1. The carrier plate is characterized in that one side of the carrier plate (100) in the thickness direction is provided with a bearing area (1), the bearing area (1) is used for placing a silicon wafer (300), the carrier plate (100) is further provided with a first air inlet (2) and a first air outlet (3) which are communicated, and the first air outlet (3) is arranged in the bearing area (1) and is used for blowing air towards the silicon wafer (300) so that the silicon wafer (300) is separated from the carrier plate (100).

2. The carrier plate according to claim 1, characterized in that the first air inlet (2) is located on the same side of the carrier plate (100) as the carrying area (1), and that the first air inlet (2) is located outside the carrying area (1).

3. The carrier plate according to claim 2, wherein the carrier plate (100) is further provided with a gas channel (4), and the first gas inlet (2) and the first gas outlet (3) are communicated through the gas channel (4).

4. The carrier plate according to claim 2, characterized in that the carrier plate is provided with an open slot (5), a part of the open slot (5) is arranged in the carrying area (1) and forms the first air outlet (3), and another part of the open slot (5) is arranged outside the carrying area (1) and forms the first air inlet (2).

5. The carrier plate according to claim 4, wherein a diversion slope (6) is provided on the bottom wall of the open slot (5), and the diversion slope (6) is gradually inclined toward a direction approaching the bottom wall of the open slot (5) along a direction from the first air inlet (2) to the first air outlet (3).

6. Carrier plate according to claim 1, characterized in that the carrying area (1) has a plurality of carrying areas (1) arranged in a matrix.

7. Carrier plate according to any of claims 1-6, characterized in that the carrier plate (100) has a recess (7) thereon, the carrier region (1) being arranged in the recess (7).

8. Carrier plate according to claim 7, characterized in that a plurality of protrusions (8) are arranged at intervals on the bottom wall of the recess (7), the protrusions (8) being used for supporting the silicon wafer (300).

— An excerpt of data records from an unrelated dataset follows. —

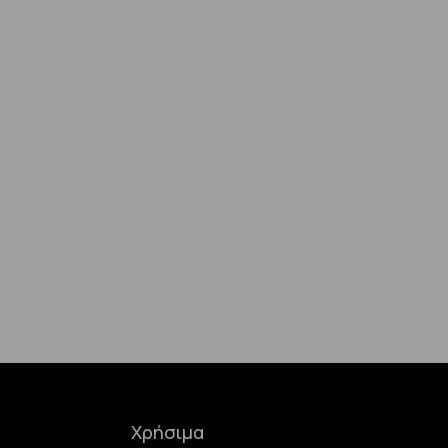
Χρήσιμα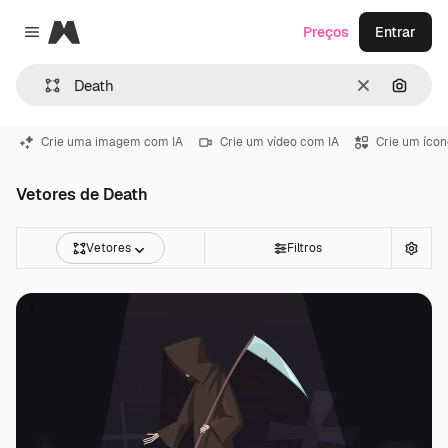
Magnific
Preços
Entrar
Close menu
Limpar
Pesqui
Crie uma imagem com IA
Crie um vídeo com IA
Crie um ícon
Vetores de Death
Vetores
Filtros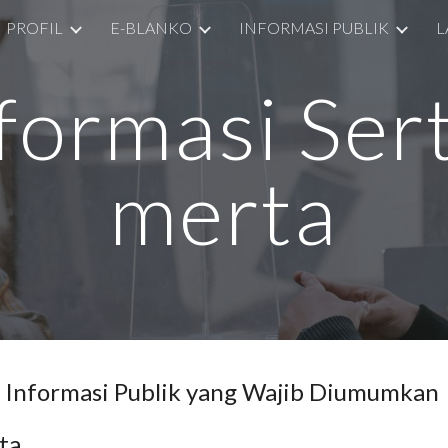
PROFIL
E-BLANKO
INFORMASI PUBLIK
L
ip to main content
Skip to navigat
formasi Ser
merta
Informasi Publik yang Wajib Diumumkan
ta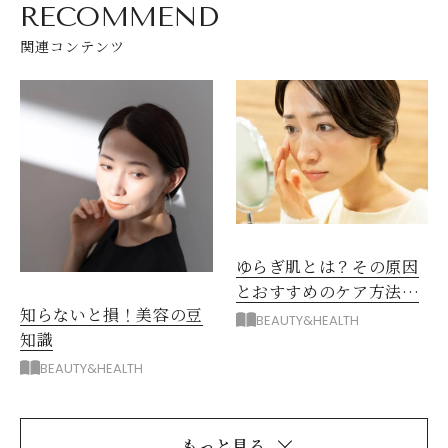
RECOMMEND
関連コンテンツ
ゆらぎ肌とは？その原因
とおすすめのケア方法を
知らないと損！美容の豆
紹介
BEAUTY&HEALTH
知識
BEAUTY&HEALTH
もっと見る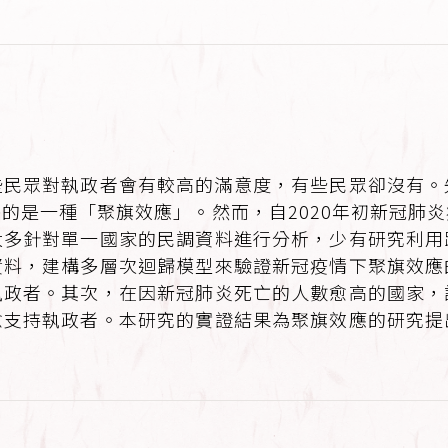
些民眾對執政者會有較高的滿意度，有些民眾卻沒有。
的是一種「聚旗效應」。然而，自2020年初新冠肺
大多針對單一國家的民調資料進行分析，少有研究利用
資料，建構多層次迴歸模型來驗證新冠疫情下聚旗效應
執政者。其次，在因新冠肺炎死亡的人數愈高的國家，
愈支持執政者。本研究的實證結果為聚旗效應的研究提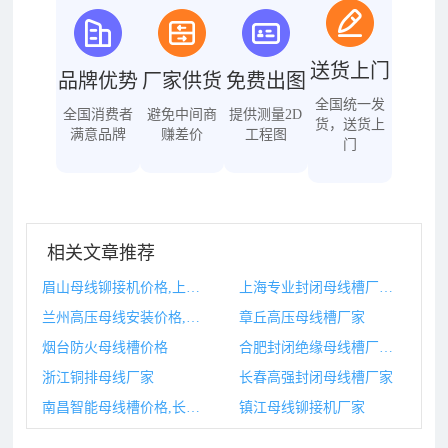
送货上门
品牌优势
厂家供货
免费出图
全国统一发
全国消费者
避免中间商
提供测量2D
货，送货上
满意品牌
赚差价
工程图
门
相关文章推荐
眉山母线铆接机价格,上海原装旋铆接机报价
上海专业封闭母线槽厂家,上海母线槽厂家
兰州高压母线安装价格,兰州高压焊工培训学校
章丘高压母线槽厂家
烟台防火母线槽价格
合肥封闭绝缘母线槽厂家,合肥封闭绝缘母线槽厂家有哪些
浙江铜排母线厂家
长春高强封闭母线槽厂家
南昌智能母线槽价格,长春智能母线槽厂家
镇江母线铆接机厂家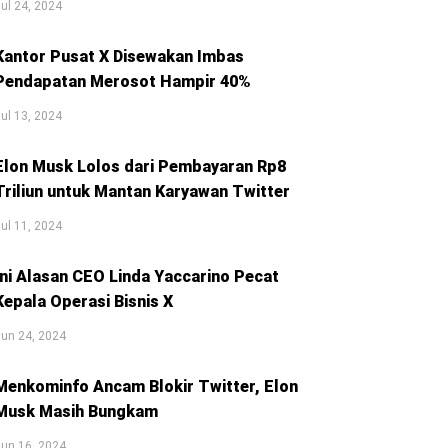
ul 24, 2024
Kantor Pusat X Disewakan Imbas
Pendapatan Merosot Hampir 40%
ul 13, 2024
Elon Musk Lolos dari Pembayaran Rp8
Triliun untuk Mantan Karyawan Twitter
ul 11, 2024
Ini Alasan CEO Linda Yaccarino Pecat
Kepala Operasi Bisnis X
un 24, 2024
Menkominfo Ancam Blokir Twitter, Elon
Musk Masih Bungkam
un 16, 2024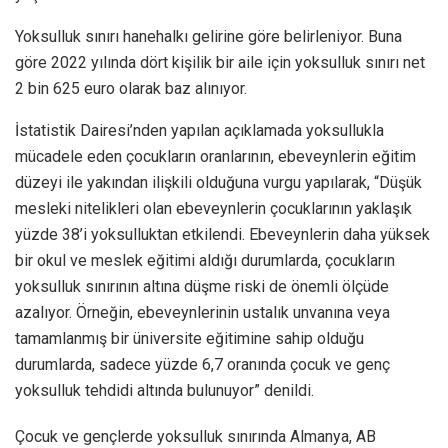
Yoksulluk sınırı hanehalkı gelirine göre belirleniyor. Buna
göre 2022 yılında dört kişilik bir aile için yoksulluk sınırı net
2 bin 625 euro olarak baz alınıyor.
İstatistik Dairesi’nden yapılan açıklamada yoksullukla
mücadele eden çocukların oranlarının, ebeveynlerin eğitim
düzeyi ile yakından ilişkili olduğuna vurgu yapılarak, “Düşük
mesleki nitelikleri olan ebeveynlerin çocuklarının yaklaşık
yüzde 38’i yoksulluktan etkilendi. Ebeveynlerin daha yüksek
bir okul ve meslek eğitimi aldığı durumlarda, çocukların
yoksulluk sınırının altına düşme riski de önemli ölçüde
azalıyor. Örneğin, ebeveynlerinin ustalık unvanına veya
tamamlanmış bir üniversite eğitimine sahip olduğu
durumlarda, sadece yüzde 6,7 oranında çocuk ve genç
yoksulluk tehdidi altında bulunuyor” denildi.
Çocuk ve gençlerde yoksulluk sınırında Almanya, AB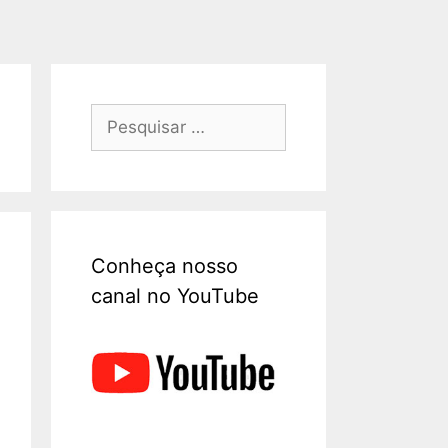
Conheça nosso
canal no YouTube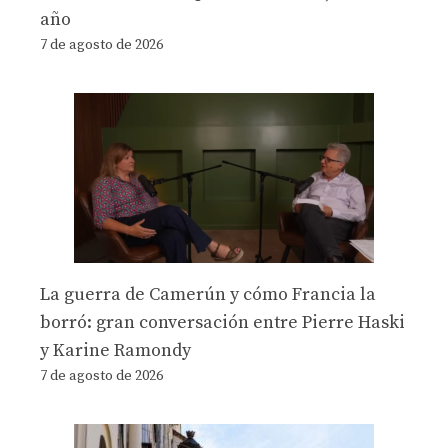
año
7 de agosto de 2026
La guerra de Camerún y cómo Francia la
borró: gran conversación entre Pierre Haski
y Karine Ramondy
7 de agosto de 2026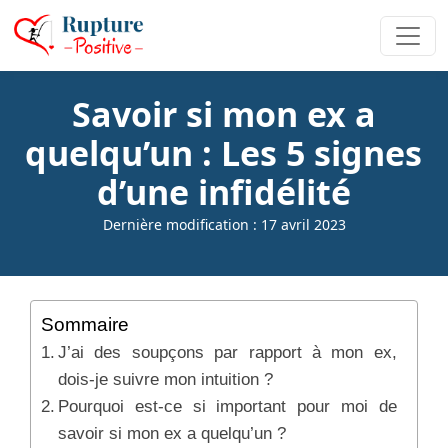
Savoir si mon ex a
quelqu’un : Les 5 signes
d’une infidélité
Dernière modification : 17 avril 2023
Sommaire
J’ai des soupçons par rapport à mon ex,
dois-je suivre mon intuition ?
Pourquoi est-ce si important pour moi de
savoir si mon ex a quelqu’un ?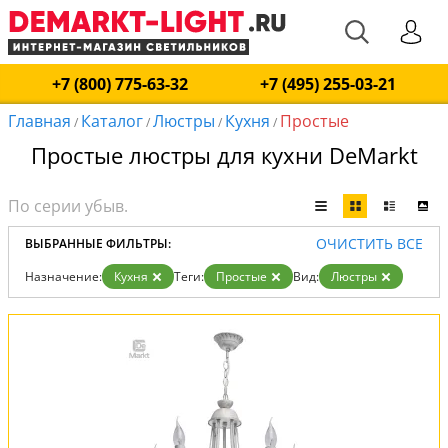
+7 (800) 775-63-32
+7 (495) 255-03-21
Главная
Каталог
Люстры
Кухня
Простые
/
/
/
/
Простые люстры для кухни DeMarkt
ОЧИСТИТЬ ВСЕ
ВЫБРАННЫЕ ФИЛЬТРЫ:
Назначение:
Кухня
Теги:
Простые
Вид:
Люстры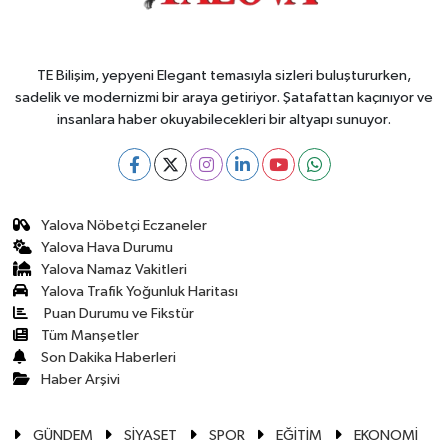
TE Bilişim, yepyeni Elegant temasıyla sizleri buluştururken,
sadelik ve modernizmi bir araya getiriyor. Şatafattan kaçınıyor ve
insanlara haber okuyabilecekleri bir altyapı sunuyor.
Yalova Nöbetçi Eczaneler
Yalova Hava Durumu
Yalova Namaz Vakitleri
Yalova Trafik Yoğunluk Haritası
Puan Durumu ve Fikstür
Tüm Manşetler
Son Dakika Haberleri
Haber Arşivi
GÜNDEM
SİYASET
SPOR
EĞİTİM
EKONOMİ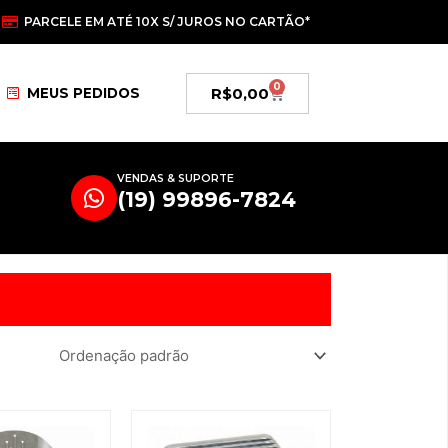
PARCELE EM ATÉ 10X S/ JUROS NO CARTÃO*
0
Carrinho
R$
0,00
MEUS PEDIDOS
VENDAS & SUPORTE
(19) 99896-7824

9. A transfer assembly, comprising:

a carrier plate (100), the carrier plate (100) being a carrier plate (100) according to any one of claims 1-8; and

sucking disc (9), sucking disc (9) are last have be used for adsorbing sucking disc (901) of silicon chip (300), sucking disc (9) are last still to have second air inlet (902) and second gas outlet (903) of intercommunication, when sucking disc (901) adsorb silicon chip (300) on the loading area (1), second gas outlet (903) with first air inlet (2) intercommunication.